The state’s bipartisan auditors warned this week that technical issues with state government’s core financial computer network “represent a significant problem” for the conversion to a more transparent and accountable budgeting system, but Comptroller Kevin Lembo said the issues are “fixable.”
Auditors John C. Geragosian and Robert M. Ward also warned that the failure to fully implement the CORE-CT system across all of state government also could hinder the transition to generally accepted accounting porincipals, or GAAP–a linchpin of Gov. Dannel P. Malloy’s plan to improve fiscal accountability.
“There are significant costs and difficulties involved,” the auditors wrote in their latest audit of state financial operations, though they didn’t detail specific expenses.
Lembo, however, said Thursday that he’s convinced modifications to the CORE-CT system not only can be completed to allow full conversion to GAAP by the July 1, 2013 statutory deadline, but most of the costs should be covered by a previously planned upgrade that starts later this year.
CORE-CT was launched in 2003 under Lembo’s predecessor, Nancy Wyman, who was Malloy’s running mate last fall and now serves as lieutenant governor. The system, which has cost about $131.4 million so far, was designed to unify dozens of agency accounting and human resource systems–many written in different programming languages–and link them with central state financial networks.
Established by the Government Accounting Standards Board, GAAP requires expenses to be promptly assigned to the fiscal year in which they were incurred. Similarly, revenues are counted in most situations in the year in which they were received.
That’s not always the case under the modified cash basis system state government operates under, and CORE-CT–as it operates right now–isn’t ready to meet GAAP standards, the auditors wrote.
For example, purchase orders that are placed in one fiscal year but not completed until the next simply are rolled over, under CORE-CT, into the year when the goods or services actually arrive.
“Similar issues are found to affect revenue accounting,” the auditors wrote. Revenues earned shortly before the fiscal year ends on June 30, but not deposited until July or August, also tend to be assigned to the later year–a move that doesn’t meet GAAP standards.
Though that is a problem, Lembo noted that the irony is that CORE-CT was launched in 2003 to accommodate an eventual transition into GAAP rules. Wyman, who served as comptroller from 1994 through 2010 and now is lieutenant governor, has been one of the most vocal advocates for a GAAP conversion in state government.
“All of the tweaking that had to go on then with CORE-CT was to make it conform to our current situation,” Lembo said. “Frankly, all we have to do now is move in the direction that this product was built for.”
Lembo said the auditors’ characterization of CORE-CT as a “significant problem” on the path to GAAP conversion as a “reasonable observation,” but “this is fixable and–relatively speaking–not costly.”
CORE-CT has been upgraded numerous times since its inception and the next upgrade, planned to begin later this fiscal year, should be able to address the auditors’ concerns within the tentative project budget of about $20 million.

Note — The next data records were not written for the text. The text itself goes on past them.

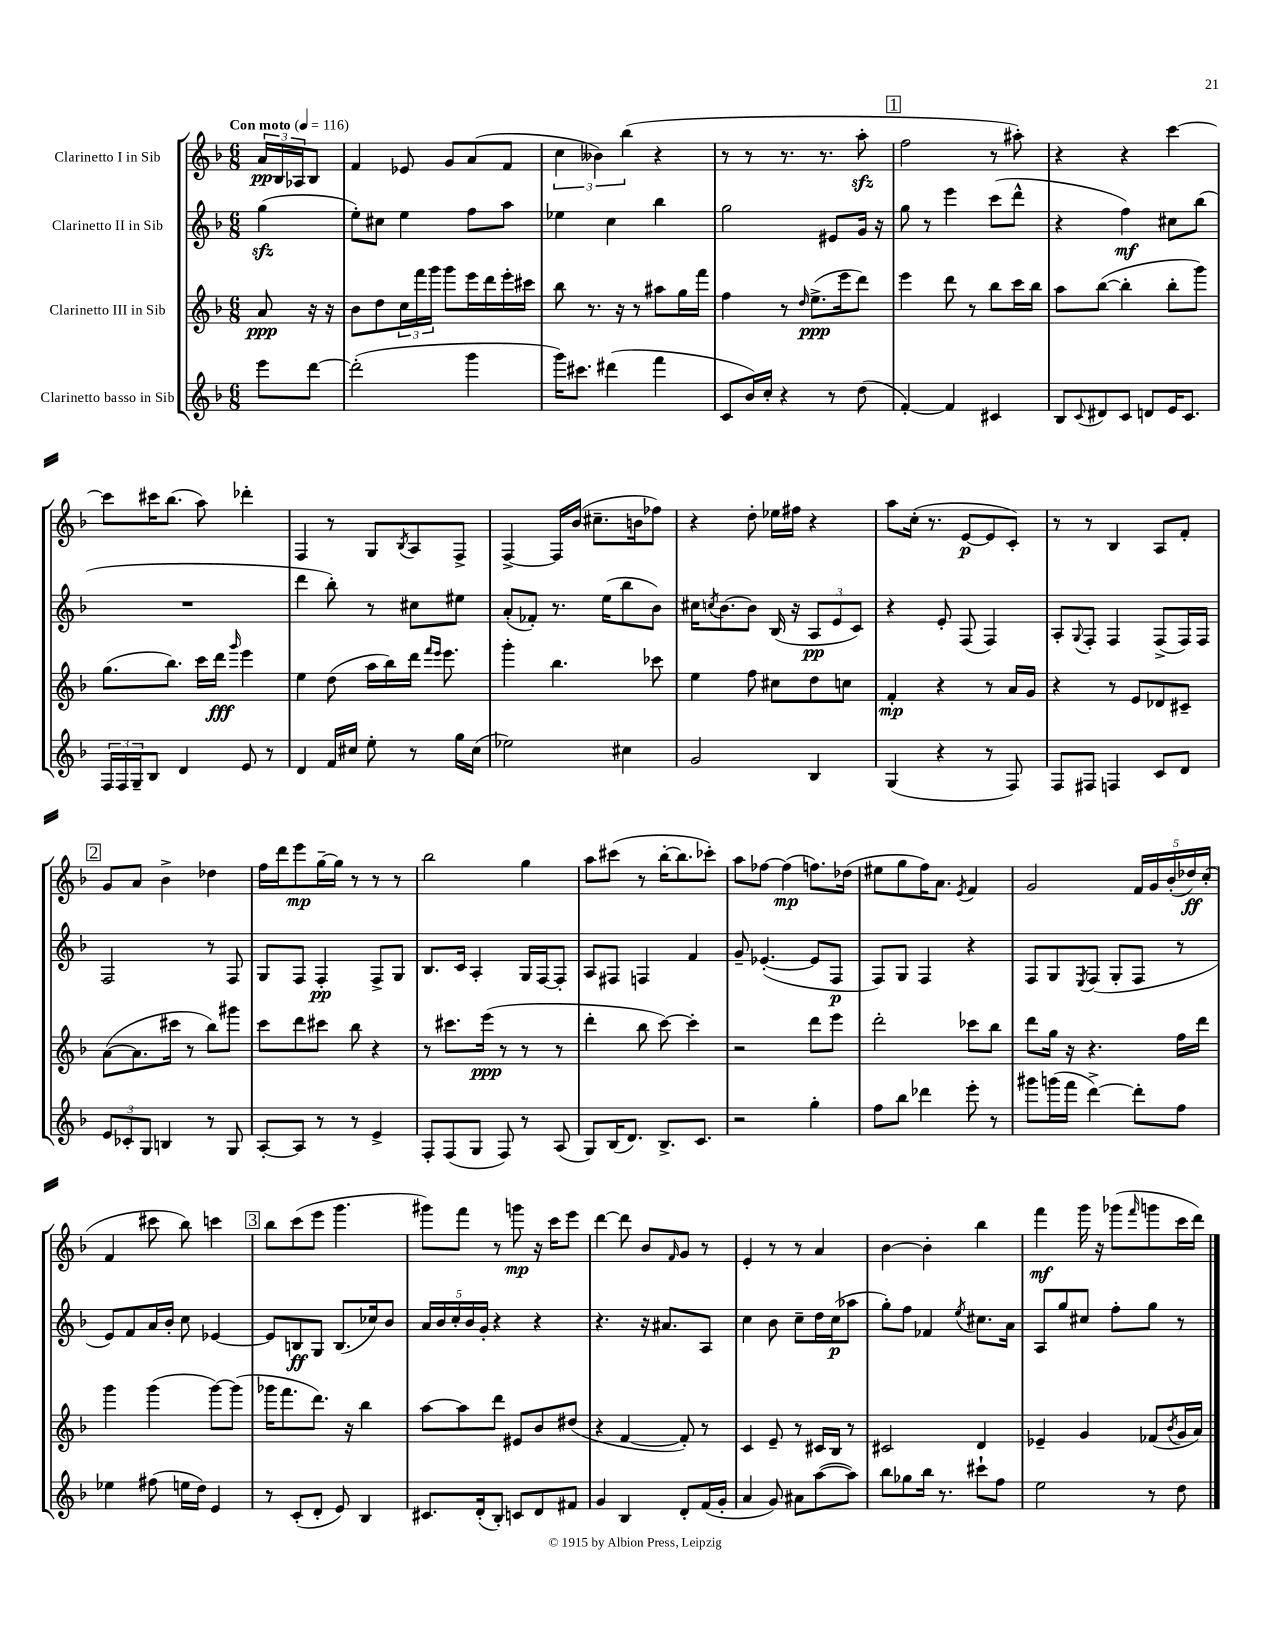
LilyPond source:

<<
\new StaffGroup <<
\new Staff = "s0" \with { instrumentName = "Clarinetto I in Sib" } {
    \clef treble \key f \major \numericTimeSignature \time 6/8 \partial 4 \tempo "Con moto" 4 = 116
    \tuplet 3/2 { a'16\pp bes16 aes16 } bes8 |
    f'4 ees'8 g'8 a'8( f'8 |
    \tuplet 3/2 { c''4 beses'4) bes''4( } r4 |
    r8 r8 r8. r8. a''8-.\sfz |
    \mark \markup { \box "1" } f''2 r8 ais''8-.) |
    r4 r4 c'''4~ |
    c'''8 cis'''16 bes''8.( a''8) des'''4-. |
    f4 r8 g8 \acciaccatura { bes8 } a8 f8-> |
    f4~-> f16 bes'16( cis''8.-- b'16 fes''8) |
    r4 d''8-. ees''16 fis''16 r4 |
    a''8 c''16-.( r8. e'8~\p e'8 c'8-.) |
    r8 r8 bes4 a8 f'8-. |
    \mark \markup { \box "2" } g'8 a'8 bes'4-> des''4 |
    f''16 d'''16 e'''8\mp g''16~-- g''16 r8 r8 r8 |
    bes''2 g''4 |
    a''8 cis'''8( r8 bes''16~-. bes''8. ces'''8-.) |
    a''8 fes''8~ fes''4\mp( f''8.) des''16( |
    eis''8 g''8 f''16) a'8. \acciaccatura { e'8 } f'4 |
    g'2 \tuplet 5/4 { f'16 g'16 bes'16-.( des''16\ff) c''16-.( } |
    f'4 cis'''8 bes''8) c'''4 |
    \mark \markup { \box "3" } bes''8 c'''8( e'''8 g'''4. |
    gis'''8) f'''8 r8 g'''8\mp r16 c'''16 e'''8 |
    d'''4~ d'''8 bes'8 \grace { f'16 } g'8 r8 |
    e'4-. r8 r8 a'4 |
    bes'4~ bes'4-. bes''4 |
    f'''4\mf g'''16 r16 ges'''8( \grace { f'''16 } g'''8 c'''16 d'''16) \bar "|." |
}
\new Staff = "s1" \with { instrumentName = "Clarinetto II in Sib" } {
    \clef treble \key f \major \numericTimeSignature \time 6/8 \partial 4
    g''4\sfz( |
    e''8-.) cis''8 e''4 f''8 a''8 |
    ees''4 c''4 bes''4 |
    g''2 eis'8 g'16 r16 |
    \mark \markup { \box "1" } g''8 r8 e'''4 c'''8( d'''8-^ |
    r4 f''4\mf) cis''8 bes''8( |
    R2. |
    d'''4 bes''8-.) r8 cis''8 eis''8 |
    a'8-.( fes'8-.) r8. e''16( bes''8 bes'8) |
    cis''16 \acciaccatura { c''8 } bes'8.~ bes'8 bes16( r16 \tuplet 3/2 { a8\pp e'8 c'8) } |
    r4 e'8-. f8( f4) |
    a8-. \appoggiatura { g8 } f8-. f4 f8->( f16) f16 |
    \mark \markup { \box "2" } f2 r8 f8 |
    g8 f8 f4-.\pp f8-> g8 |
    bes8. c'16 a4-. g16 f16~ f8-. |
    a8 fis8 f4 f'4 |
    g'8-- ees'4.~-.( ees'8 f8\p |
    f8) g8 f4 r4 |
    f8 g8 \acciaccatura { e8 } f8( g8-. f8 r8 |
    e'8) f'8 a'16 bes'16-. c''8 ees'4~ |
    \mark \markup { \box "3" } ees'8 b8\ff g8 b8.( ces''16) bes'8 |
    \tuplet 5/4 { a'16 bes'16 c''16-. bes'16 g'16-. } r4 r4 |
    r4. r16 ais'8. a8 |
    c''4 bes'8 c''8-- d''16 c''16\p( aes''8 |
    g''8-.) f''8 fes'4 \acciaccatura { e''8 } cis''8. a'16 |
    a8 g''8 cis''8 f''8-. g''8 r8 \bar "|." |
}
\new Staff = "s2" \with { instrumentName = "Clarinetto III in Sib" } {
    \clef treble \key f \major \numericTimeSignature \time 6/8 \partial 4
    a'8\ppp r16 r16 |
    bes'8 d''8 \tuplet 3/2 { c''16 f'''16 g'''16 } g'''8 e'''16 d'''16 e'''16-. cis'''16 |
    bes''8 r8. r16 r8 ais''8 g''16 f'''16 |
    f''4 r8 \grace { d''16 } e''8.->\ppp( e'''16 d'''8) |
    \mark \markup { \box "1" } e'''4 d'''8 r8 bes''8 c'''16 bes''16 |
    a''8 bes''8~( bes''4-. bes''8-. g'''8) |
    g''8.( bes''8.) c'''16 d'''16\fff \grace { g'''16 } e'''4 |
    e''4 d''8( a''16 bes''16) d'''16 \grace { f'''16 e'''16 } e'''8. |
    g'''4-. bes''4. ces'''8 |
    e''4 f''8 cis''8 d''8 c''8 |
    f'4-.\mp r4 r8 a'16 g'16 |
    r4 r8 e'8 des'8 cis'8-- |
    \mark \markup { \box "2" } a'8~( a'8. cis'''16 r8 bes''8) gis'''8 |
    c'''8 d'''8 cis'''8 bes''8 r4 |
    r8 cis'''8. e'''16\ppp( r8 r8 r8 |
    d'''4-. bes''8 c'''8~) c'''4-. |
    r2 d'''8 e'''8 |
    d'''2-. ces'''8 bes''8 |
    d'''8 g''16 r16 r4. f''16 d'''16 |
    g'''4 g'''4( g'''8~) g'''8( |
    \mark \markup { \box "3" } ges'''16 f'''8. d'''8.) r16 bes''4 |
    a''8~ a''8 d'''8 eis'8 bes'8 dis''8( |
    r4 f'4~ f'8-.) r8 |
    c'4 e'8-- r8 cis'16 bes16 r8 |
    cis'2 d'4 |
    ees'4-- g'4 fes'8( \acciaccatura { bes'8 } g'16 a'16) \bar "|." |
}
\new Staff = "s3" \with { instrumentName = "Clarinetto basso in Sib" } {
    \clef treble \key f \major \numericTimeSignature \time 6/8 \partial 4
    e'''8 d'''8~ |
    d'''2-.( g'''4 |
    g'''16) cis'''8. dis'''4( f'''4 |
    c'8 bes'16) c''16-. r4 r8 d''8( |
    \mark \markup { \box "1" } f'4~-.) f'4 cis'4 |
    bes8 \appoggiatura { c'8 } dis'8 c'8 d'8 e'16 c'8. |
    \tuplet 3/2 { f16 f16 g16-- } bes8 d'4 e'8 r8 |
    d'4 f'16 cis''16 e''8-. r8 g''16 cis''16( |
    ees''2) cis''4 |
    g'2 bes4 |
    g4( r4 r8 f8) |
    f8 fis8 f4 c'8 d'8 |
    \mark \markup { \box "2" } \tuplet 3/2 { e'8 ces'8-. g8 } b4 r8 g8 |
    a8~-. a8 r8 r8 e'4-> |
    f8-. f8( g8 f8) r8 a8( |
    g8) bes16( d'8.) bes8.-> c'8. |
    r2 g''4-. |
    f''8 bes''8 des'''4 e'''8-. r8 |
    gis'''8 g'''16( f'''16 d'''4~->) d'''8-. f''8 |
    ees''4 fis''8( e''16 d''16) e'4 |
    \mark \markup { \box "3" } r8 c'8-.( d'8-. e'8) bes4 |
    cis'8. d'16-.( bes8-.) c'8 d'8 fis'8 |
    g'4 bes4 d'8-. f'16( g'16-. |
    a'4 g'8) ais'8 a''8~( a''8) |
    bes''8 ges''8 bes''16 r8. cis'''8-! f''8 |
    e''2 r8 d''8 \bar "|." |
}
>>
>>
\layout { \context { \Score \remove "Bar_number_engraver" } }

A second problem, according to Geragosian and Ward, is that a significant portion of state government never fully joined the CORE-CT system. Connecticut’s public colleges and universities, as well as the Legislative and Judicial branches, process transactions through their own accounting systems and then periodically enter the information into CORE-CT.
Lembo conceded some changes might need to be made to ensure the state’s system, under GAAP, receives information in a timely fashion. This could require both upgrades and staff training. “It’s a challenge, but it’s an anticipated challenge,” he said, adding that converting to GAAP has long been “a hard sell” in state government.
The legislature enacted a law in 1993 ordering a conversion, then routinely waived that requirement year after year as lawmakers and governors used an array of accounting gimmicks that pushed expenses into future years to balance finances in the short-term.
According to both the comptroller’s office and the legislature’s nonpartisan Office of Fiscal Analysis, state government would need an extra $1.5 billion on hand to fully follow GAAP principles. And that GAAP differential grows each year because of inflation.
The new budget Malloy and the legislature adopted during the regular legislative session would dedicate $75 million this year and $50 million in 2012-13 from projected surpluses to cover the inflationary growth and effectively freeze the GAAP differential at its current level.
Malloy and lawmakers also agreed that, starting in 2013-14, agencies would begin keeping their books under GAAP rules and Connecticut would pay down that $1.5 billion differential at the rate of $100 million a year for 15 years.